Rendered chart images:
====

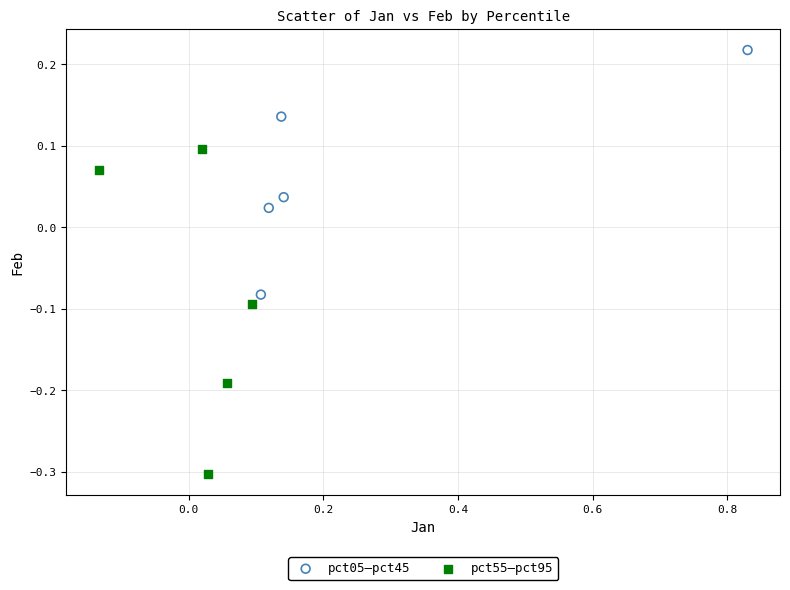

Which series reaches the maximum Y coordinate?

pct05–pct45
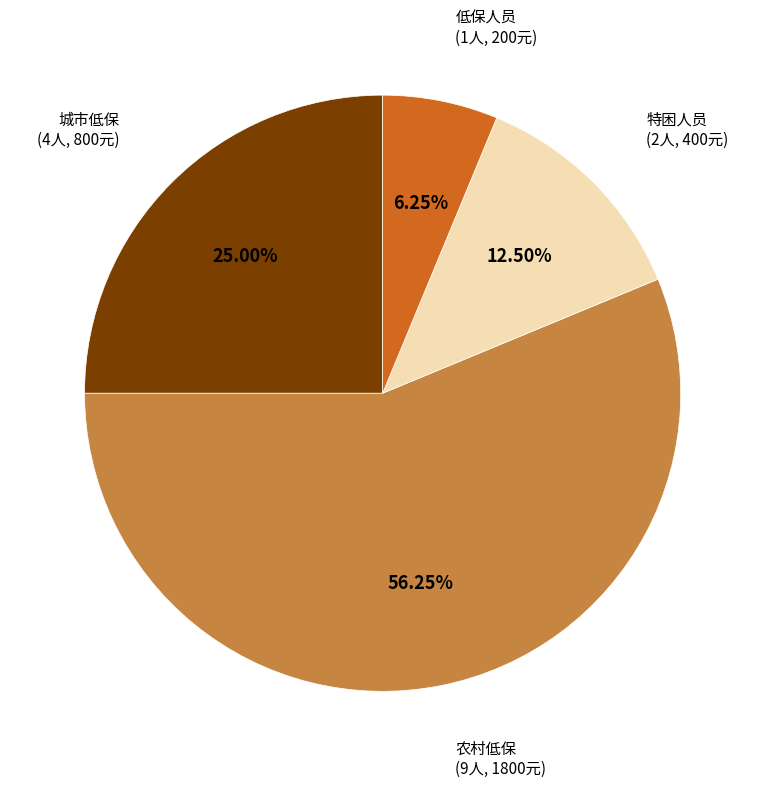

Is the sum of 低保人员 and 城市低保 greater than half?

No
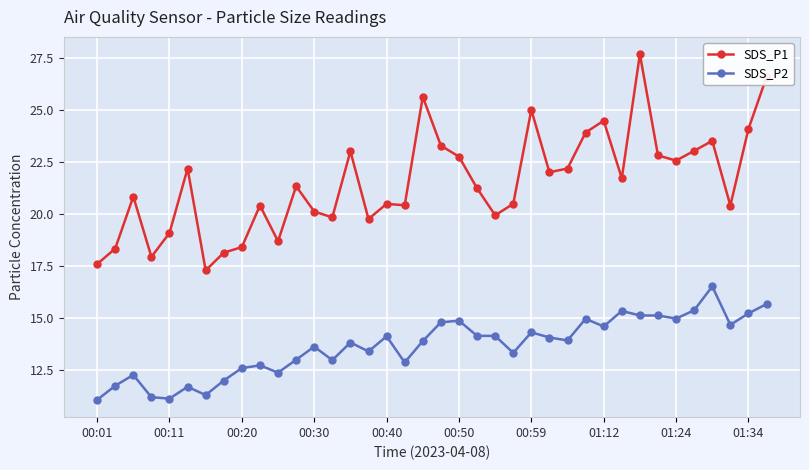

Rank the series by their average value, from lowest to highest.

SDS_P2, SDS_P1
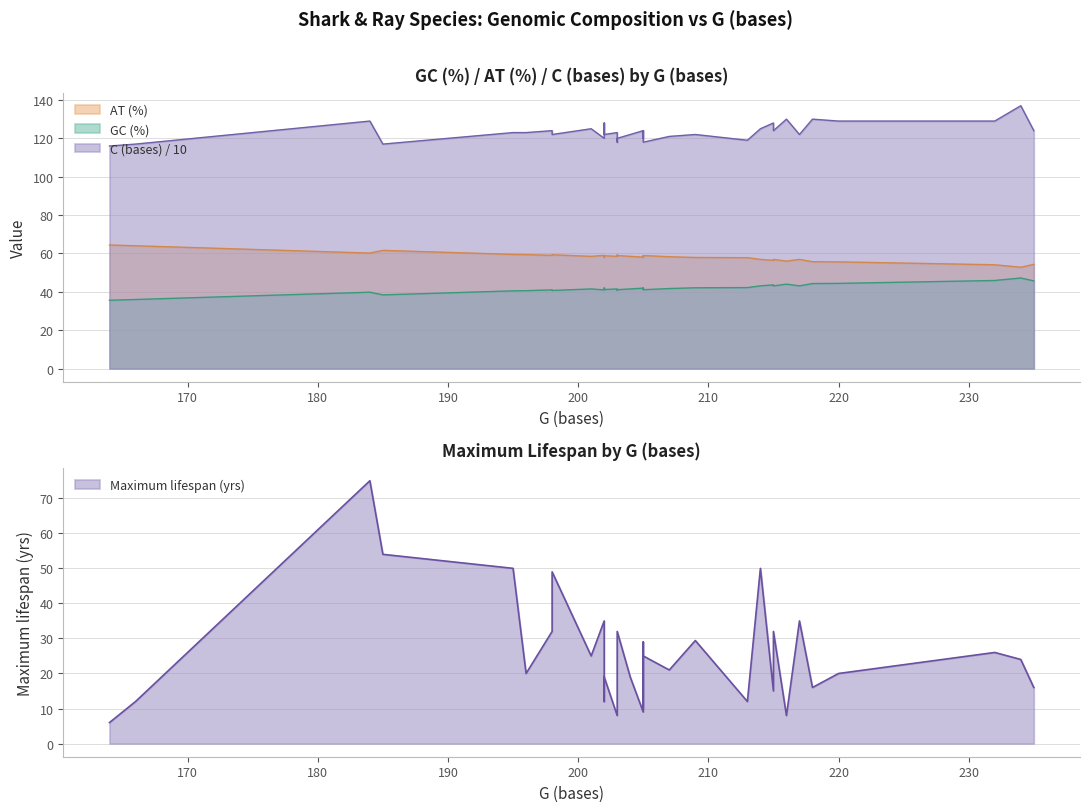

What is the maximum value for GC (%)?

47.2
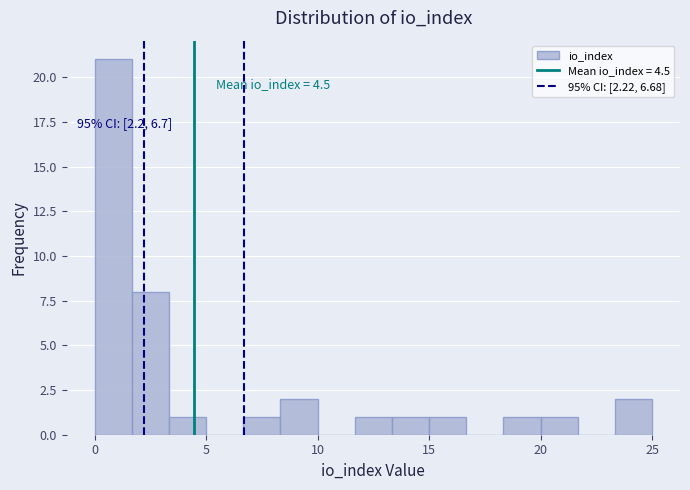

Around what value on the x-axis is the tallest bar? Give the approximate position of its centre, as read against the axis.

1.0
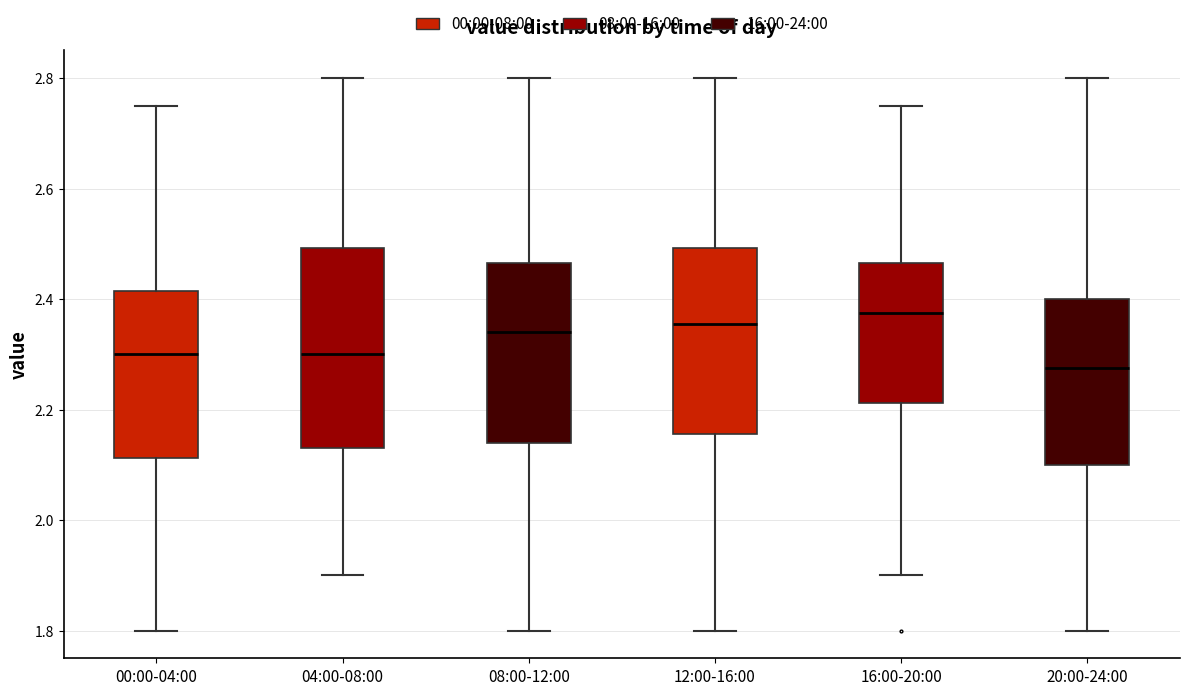

Reading left to right, transcribe this box plot: for each box, give where its median line is, the range the box spans, and where its two whiskers end, as read against the y-axis. The values are not printed on the chart, so give them approximately, as read against the axis.

00:00-04:00: median 2.30, box 2.12 to 2.42, whiskers 1.80 to 2.76
04:00-08:00: median 2.30, box 2.14 to 2.50, whiskers 1.90 to 2.80
08:00-12:00: median 2.34, box 2.14 to 2.46, whiskers 1.80 to 2.80
12:00-16:00: median 2.36, box 2.16 to 2.50, whiskers 1.80 to 2.80
16:00-20:00: median 2.38, box 2.22 to 2.46, whiskers 1.90 to 2.76
20:00-24:00: median 2.28, box 2.10 to 2.40, whiskers 1.80 to 2.80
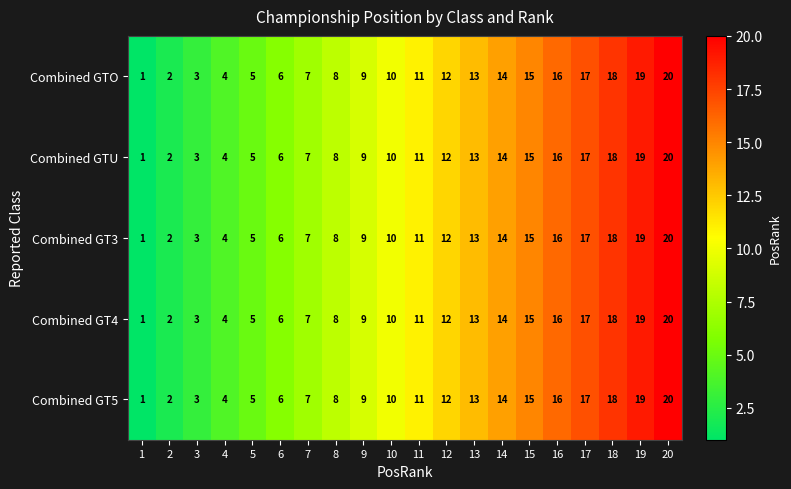

What value does the Combined GT3 series have at 13, to the nearest 5?

15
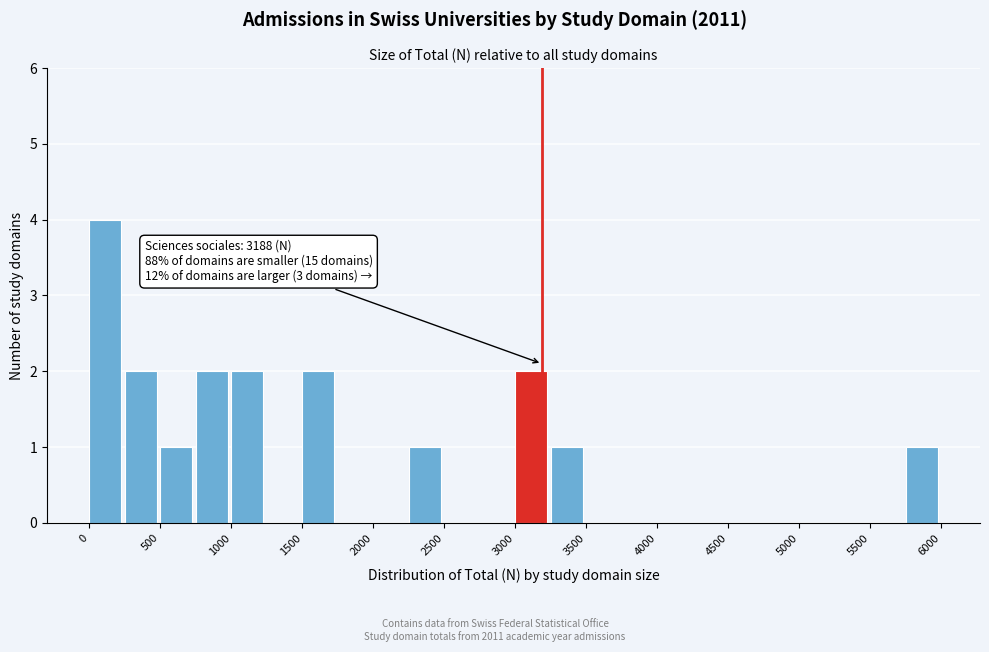

Over which range of the x-axis is the bar tallest?

0 to 250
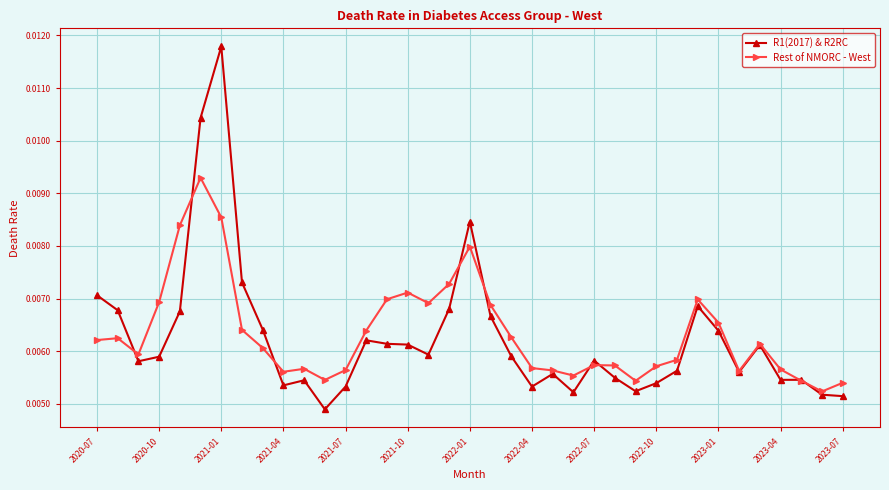

Does the chart display data point markers on the line(s)?

Yes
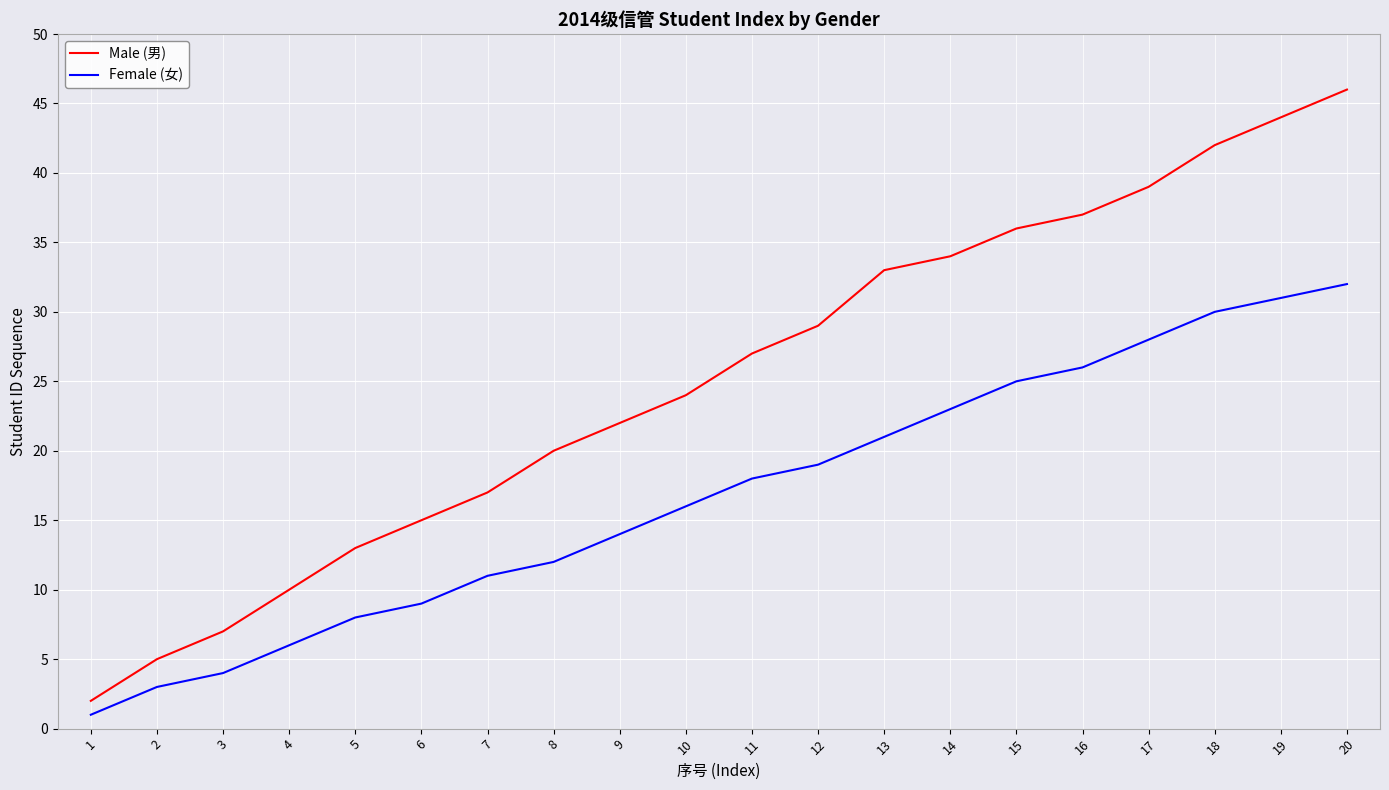

Read the Female (女) value at 13, to the nearest 10.

20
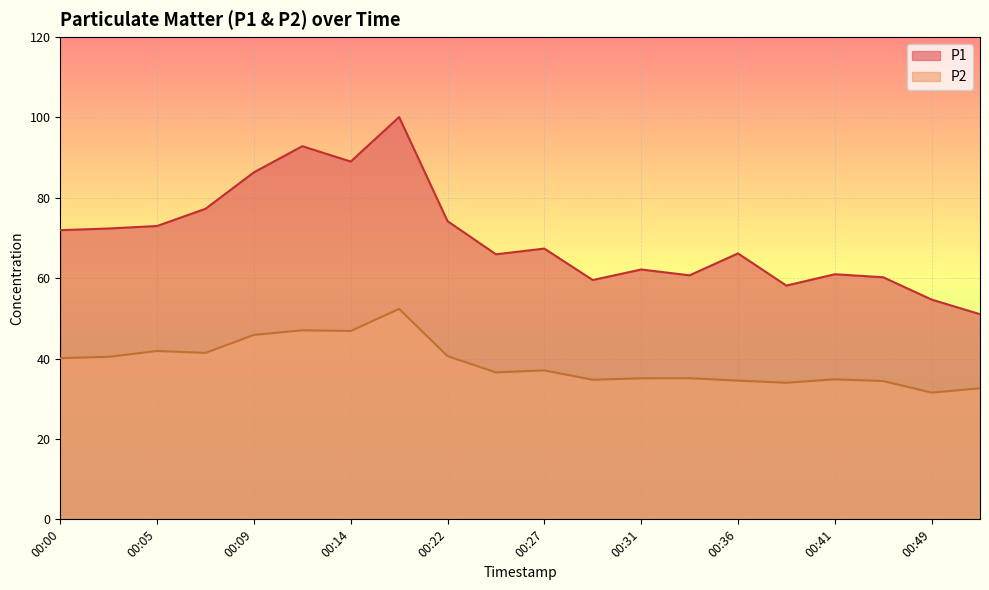

Count the number of data series in this chart.

2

====

| Goal of the exercise |
Rewrite all of the lines above, swapping "x-axis" for "horizontal axis" and keeping everything else the same. Omit the pictures.

| Result of the task |
Which series reaches the maximum Y coordinate?

pct05–pct45

Is the sum of 低保人员 and 城市低保 greater than half?

No

Rank the series by their average value, from lowest to highest.

SDS_P2, SDS_P1

What is the maximum value for GC (%)?

47.2

Around what value on the horizontal axis is the tallest bar? Give the approximate position of its centre, as read against the axis.

1.0

Reading left to right, transcribe this box plot: for each box, give where its median line is, the range the box spans, and where its two whiskers end, as read against the y-axis. The values are not printed on the chart, so give them approximately, as read against the axis.

00:00-04:00: median 2.30, box 2.12 to 2.42, whiskers 1.80 to 2.76
04:00-08:00: median 2.30, box 2.14 to 2.50, whiskers 1.90 to 2.80
08:00-12:00: median 2.34, box 2.14 to 2.46, whiskers 1.80 to 2.80
12:00-16:00: median 2.36, box 2.16 to 2.50, whiskers 1.80 to 2.80
16:00-20:00: median 2.38, box 2.22 to 2.46, whiskers 1.90 to 2.76
20:00-24:00: median 2.28, box 2.10 to 2.40, whiskers 1.80 to 2.80

What value does the Combined GT3 series have at 13, to the nearest 5?

15

Over which range of the horizontal axis is the bar tallest?

0 to 250

Does the chart display data point markers on the line(s)?

Yes

Read the Female (女) value at 13, to the nearest 10.

20

Count the number of data series in this chart.

2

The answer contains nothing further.